Il relativismo politico e culturale ad esempio non mi impedisce di avere un’alta opinione del mio sistema di governo e pessima del governo altrui  tantomeno di difendere e diffondere questa idea, il relativismo semmai mi impedisce di imporla con le armi.

Il relativismo è in effetti il miglior antidoto che conosciamo contro i dittatori e i colonizzatori, tant’è che non ne ha mai prodotti, al contrario totalitarismo e fondamentalismo sono figli dell’idea manichea della “giustizia che è tutta dalla nostra parte” e del “Dio è con noi”.

Il neopapa ha tuonato di recente contro il relativismo religioso ed etico.
Il neopapa è il monarca assoluto, seppur in una monarchia elettiva, di uno stato-organizzazione manicheo, sessista, fondamentalista in alcune sue componenti e con alle spalle una lunga storia di costrizione e persecuzione delle idee che ad esso nella storia si sono opposte.

L’attuale presidente degli stati uniti, i suoi gerarchi e suoi burattinai con la  loro dottrina della “guerra preventiva” sono acerrimi nemici del relativismo culurale, così come lo sono i loro nemici (o presunti tali) nascosti nelle grotte dell’Afghanistan. Quando un ‘idea ha avversari tanto acerrimi e meschini è il caso di guardare ad essa con simpatia.

Avere un approccio relativistico ai problemi del mondo ci impedisce di giustificare le nostre azioni sulla base di verità rivelate da improbabili numi e lascia su di noi tutta la sartriana responsabilità delle nostre azioni, degli effetti che avranno sui nostri simili e del tipo di umanità che vogliamo contribuire  a creare. E’ per questo che non piace ad un sacco di gente  e non soltanto ai piani alti della piramide del potere. 

Non sconsiglio mai di leggere un libro ma in questo caso me ne è passata la voglia, non si puo’ avere tempo per leggere tutto e bisogna essere selettivi. Evitando il ciarpame.
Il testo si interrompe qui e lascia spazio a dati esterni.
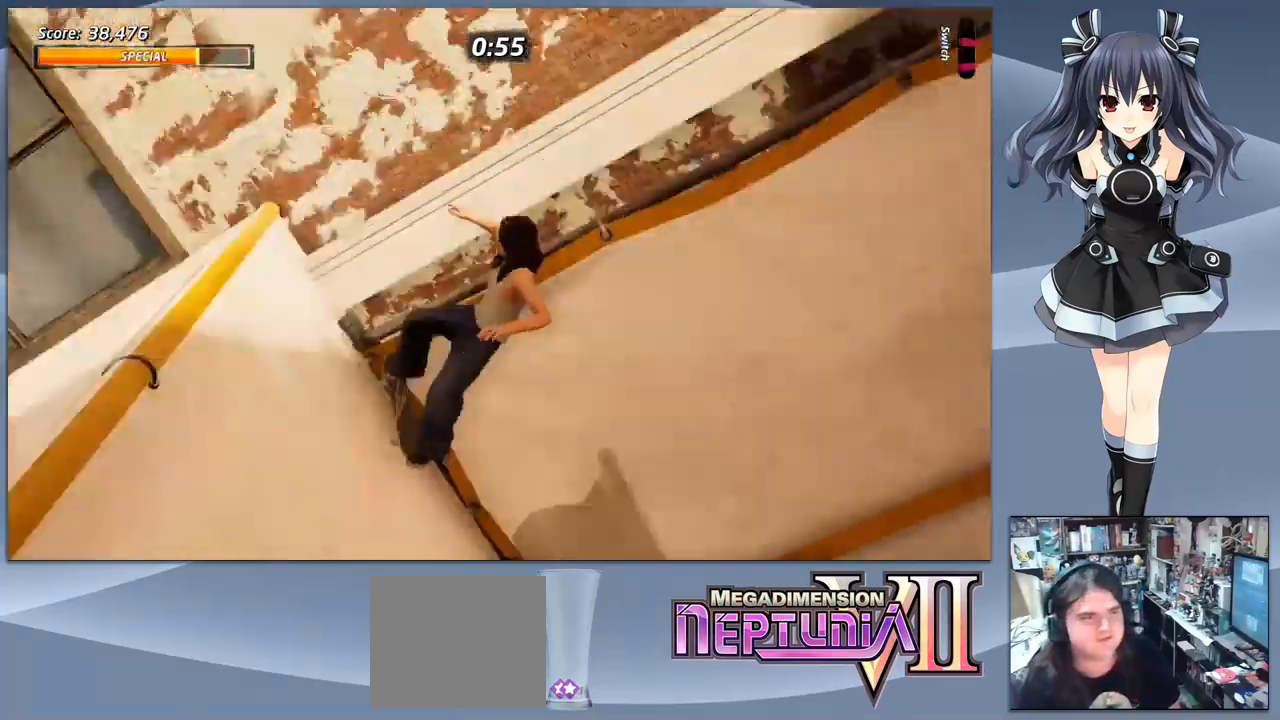
{"buttons": ["CIRCLE"], "right_stick": "center", "events": []}
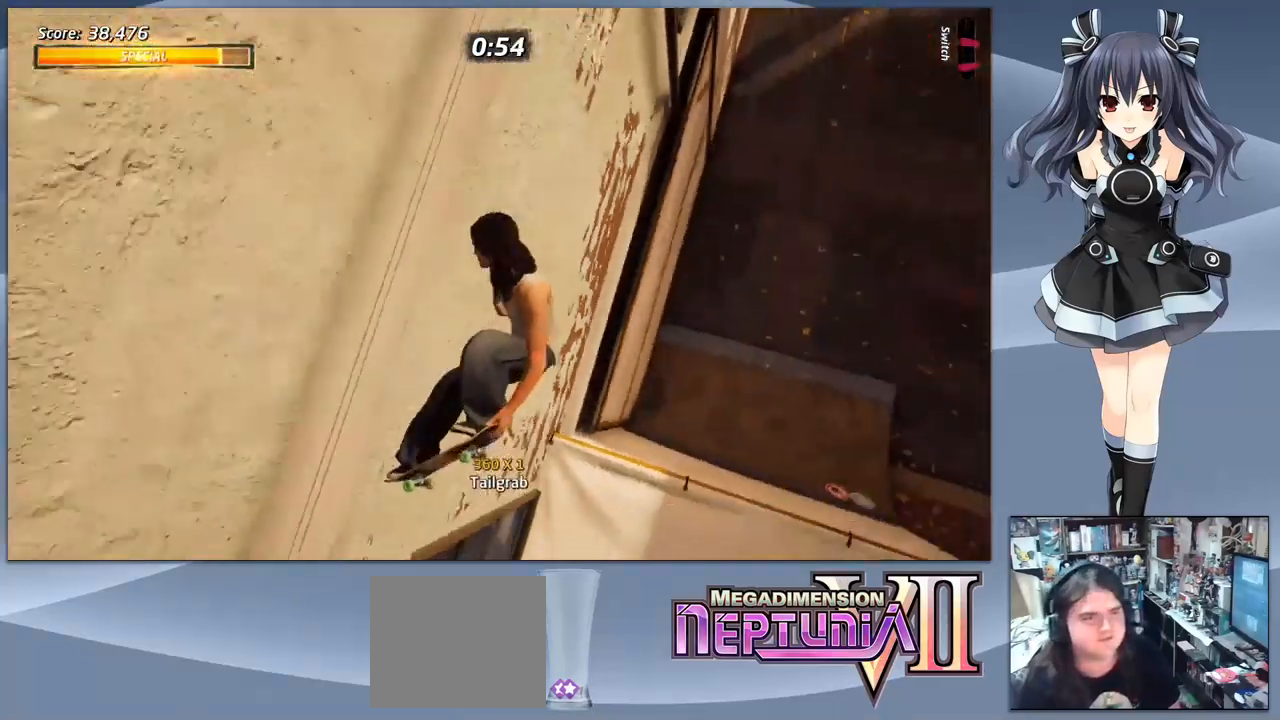
{"buttons": [], "right_stick": "center", "events": [[433, "CIRCLE", "up"]]}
E’ chiaro che che qui sto’ difendendo il relativismo nella sua veste nobile l’unico con cui sia degno  confrontarsi. Se gli strali di Jervis sono contro un relativismo che protegga e foraggi tutte le piu’ strampalte teorie New Age, arcaismi e tribalismi, sciamani ciarlatani purche’ esotici il suo attacco mi appare ancora piu’ inutile e confuso. Attaccherebbe un nemico già al tappeto.